Vierzig Jahre nach der Erstveröffentlichung von J. G. Farrells historischen Roman „Troubles“ wird ihm posthum der „Lost Man Booker Prize“ verliehen.

Wie berichtet, wurden aufgrund einer Regeländerung bei der Vergabe des “Man Booker Prize” im Jahr 1971 die Neuerscheinungen aus dem Jahr 1970 versehentlich übergangen. 6 Autorinnen und Autoren, deren Werke noch heute lieferbar sind, wurden von einer Jury für die Shortlist nominiert. Über den Gewinner wurde per Mausklick im Internet abgestimmt. Heute wurde das Ergebnis bekanntgegeben.

Es gab eine klare Mehrheit für J.G. Farrels Roman „Troubles“. 38% der Stimmen aus dem internationalen Lesepublikum, das waren mehr als das Doppelte der Stimmen, die für jedes andere Buch abgegeben wurden, wählten Troubles zum besten Roman des Jahres 1970.

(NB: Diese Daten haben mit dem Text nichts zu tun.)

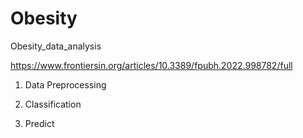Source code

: # Obesity
Obesity_data_analysis


https://www.frontiersin.org/articles/10.3389/fpubh.2022.998782/full


1. Data Preprocessing


2. Classification


3. Predict
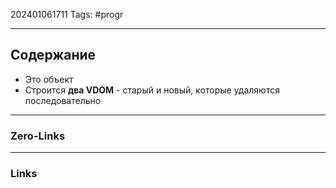 202401061711
Tags: #progr 

---
## Содержание
 - Это объект
 - Строится **два VDOM** - старый и новый, которые удаляются последовательно

---
### Zero-Links


---
### Links
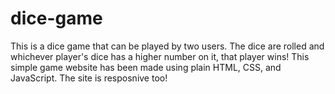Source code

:# dice-game
This is a dice game that can be played by two users. The dice are rolled and whichever player's dice has a higher number on it, that player wins! This simple game website has been made using plain HTML, CSS, and JavaScript. The site is resposnive too! 
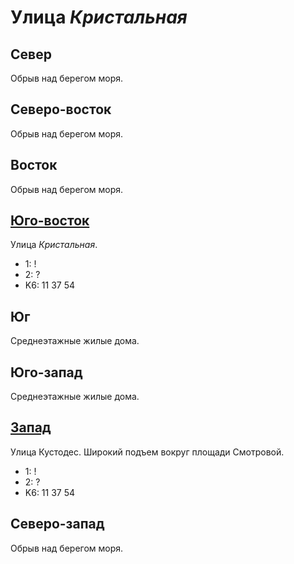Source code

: # Улица *Кристальная*

## Север

Обрыв над берегом моря.

## Северо-восток

Обрыв над берегом моря.

## Восток

Обрыв над берегом моря.

## [Юго-восток](./10615050.md)

Улица *Кристальная*.

* 1:    !
* 2:    ?
* K6:   11  37  54

## Юг

Среднеэтажные жилые дома.

## Юго-запад

Среднеэтажные жилые дома.

## [Запад](./10590045.md)

Улица Кустодес.
Широкий подъем вокруг площади Смотровой.

* 1:    !
* 2:    ?
* K6:   11  37  54

## Северо-запад

Обрыв над берегом моря.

James Gordon Farrell – JG Farrell – geboren am 25. Januar 1935 in Liverpool, gestorben am 11. August 1979 in der Bantry Bay, Irland wurde vor allem bekannt durch seine historischen Romane der Empire Trilogy (Trilogie des Imperiums).

Farrell befasst sich in der Trilogie mit dem Zerfall des britischen Imperiums, ein Thema, das Farrell fasziniert hat. Sie besteht aus Troubles (1970 – über Unruhen in Irland in den Jahren 1919–1921), The Siege of Krishnapur (1973 – über den Sepoy-Aufstand in Indien in den Jahren 1857/1858)  und The Singapore Grip (1978 –  über den Fall von Singapur im Zweiten Weltkrieg).

Für The Siege of Krishnapur erhielt Farrell den Booker Prize 1973.